The statement by Hafiz Gul Bahadur is an obstacle to efforts to beat polio in Pakistan, one of only three nations where the virus is endemic.

The threat came in a pamphlet distributed Saturday in markets in the troubled North Waziristan tribal region.

"We don't want benefits from well-wishers who spend billions to save children from polio, which can affect one or two out of hundreds of thousands, while on the other hand the same well-wisher (America) with the help of its slave (Pakistan's government) kills hundreds of innocent tribesmen including old women and children by unleashing numerous drone attacks," it said.

The pamphlet also said spies could enter the region under the cover of vaccination teams to get information for the United States about "holy warriors." It said teams who disregarded his warning would be responsible for any consequences.

The polio virus, which usually infects children living in unsanitary conditions, attacks the nerves and can kill or paralyze.

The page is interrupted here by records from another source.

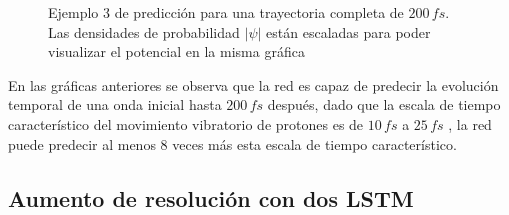 \begin{figure}[H]
  \centering
  \caption{Ejemplo 3 de predicción para una trayectoria completa de $200\,fs$.\\ Las densidades de probabilidad $|\psi|$ están escaladas para poder visualizar el potencial en la misma gráfica}
  \label{fig:trajec3}
\end{figure}

En las gráficas anteriores se observa que la red es capaz de predecir la evolución temporal de una onda inicial hasta $200\,fs$ después, dado que la escala de tiempo característico del movimiento vibratorio de protones es de $10\,fs$ a $25\,fs$ \cite{Main:2021}, la red puede predecir al menos 8 veces más esta escala de tiempo característico.  


\subsection{Aumento de resolución con dos LSTM}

Bahadur is believed to have a truce with the Pakistani army, while he focuses on attacks against U.S. and NATO troops across the Afghan border. Some of his fighters have recently been killed in the U.S. drone attacks, which Pakistan's government also opposes.

The U.S. has refused to stop the strikes, which it holds are an essential weapon against militants. It is widely believed in Pakistan that most of the dead are civilians, but villagers living near the sites of a number of major strikes told the The Associated Press in a report published earlier this year that a significant majority of those killed were combatants.

The region's top health official, Mohammed Sadiq, said that teams had completed an initial round of anti-polio vaccinations, but would not start another round of the campaign that was scheduled to begin June 20. He said 162,000 children were to be immunized.

Sadiq said they had informed Pakistani authorities and the World Health Organization about the warning.